(Required actions):
1. In the post on racking Merlot and cherry wine, how were the Chardonnay grapes handled after crushing?
2. Write the next part of the post on racking Merlot and cherry wine, picking up after its final sentence.

(Document passage):
= Beginning of Section =

Racking The Merlot And Cherry Wine
Dec 18th, 2007 by Erroll
I made good use of my new 3-gallon (11 liter) carboys this weekend. Three 1-gallon (3.785 liter) jugs, plus one wine bottle, of cherry wine fit perfectly into the carboy. Eight gallons (30 liters) of Merlot filled a 5-gallon (19 liter) and a 3-gallon carboy with a little left over in a wine bottle.
Higher yield from red wine?
I’m still surprised by the yield from my Merlot grapes. I bought 100 lb (45.45 kg) in October, and I was expecting about 5-gallons of wine, which is about what I’m getting from the 100 lb of Chardonnay grapes I bought at the same time. I think I know what happened. I treated the Merlot with pectic enzyme, then fermented it like any red wine, so the skin and pulp were soaking in a water-turning-to-alcohol mixture for a week. This, to say nothing the fermenting yeast, broke down cell walls and membranes making it a lot easier to squeeze liquid out of the pulp. The Chardonnay, on the other hand, were pressed immediately after crushing. The result: more Merlot wine from the same amount of grapes. I’ll have to make a note of this for next year to see if the extra yield from red wine is real or if this year’s experience was just a fluke.

= End of Section =

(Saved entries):
= Beginning of Section =

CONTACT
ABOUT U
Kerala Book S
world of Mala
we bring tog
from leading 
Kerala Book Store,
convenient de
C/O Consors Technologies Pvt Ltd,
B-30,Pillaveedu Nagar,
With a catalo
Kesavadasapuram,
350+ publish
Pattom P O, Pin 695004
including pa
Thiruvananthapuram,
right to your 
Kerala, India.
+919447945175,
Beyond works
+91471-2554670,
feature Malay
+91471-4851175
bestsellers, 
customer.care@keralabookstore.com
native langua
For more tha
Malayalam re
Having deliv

= End of Section =
= Beginning of Section =

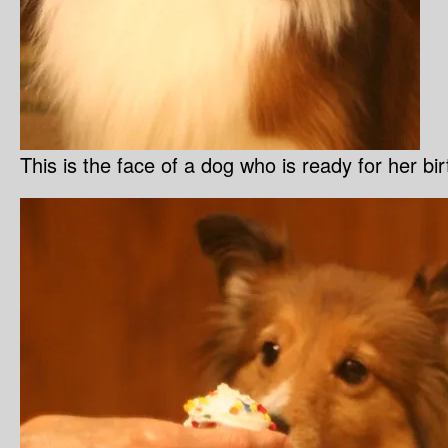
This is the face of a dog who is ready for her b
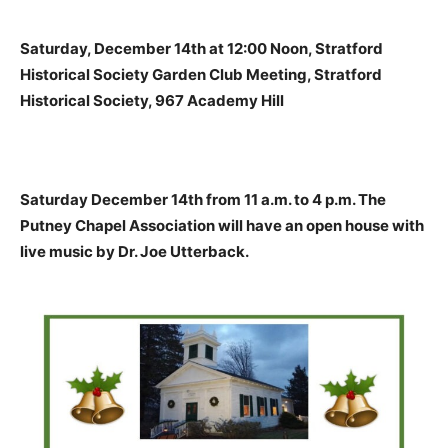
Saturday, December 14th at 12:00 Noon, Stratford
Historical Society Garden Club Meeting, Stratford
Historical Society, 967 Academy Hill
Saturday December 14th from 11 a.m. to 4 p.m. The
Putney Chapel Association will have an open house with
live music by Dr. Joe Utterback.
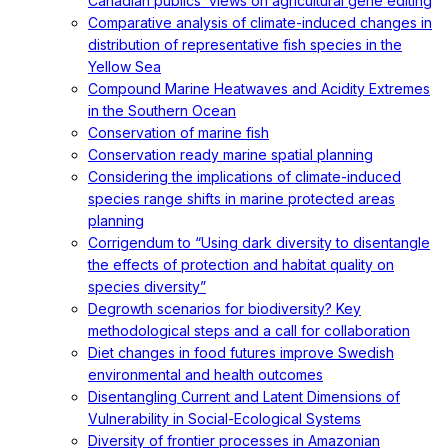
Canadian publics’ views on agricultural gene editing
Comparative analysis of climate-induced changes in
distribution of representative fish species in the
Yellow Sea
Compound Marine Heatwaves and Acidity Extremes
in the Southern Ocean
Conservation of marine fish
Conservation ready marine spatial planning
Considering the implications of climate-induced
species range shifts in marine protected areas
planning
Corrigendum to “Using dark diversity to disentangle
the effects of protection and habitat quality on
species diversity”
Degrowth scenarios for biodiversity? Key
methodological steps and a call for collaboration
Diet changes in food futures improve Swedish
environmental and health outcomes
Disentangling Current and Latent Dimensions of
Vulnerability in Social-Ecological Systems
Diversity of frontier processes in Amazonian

= End of Section =

(Responses):
1. They were pressed immediately after crushing.

2.
Where did you get your 11 liter carboy? I’ve been looking for a 2.8 gallon, but it looks like they aren’t available. At least an 11 liter is a little less than 3 gallons.
Hi Rick,
It was a 3-gallon carboy, the “11 liters” in parenthesis was for those who are more comfortable with metric measures, and I bought it at a nearby homebrew shop. I suppose I should have said “11.355 liters,” but the variance in capacity between one carboy and another makes that false precision.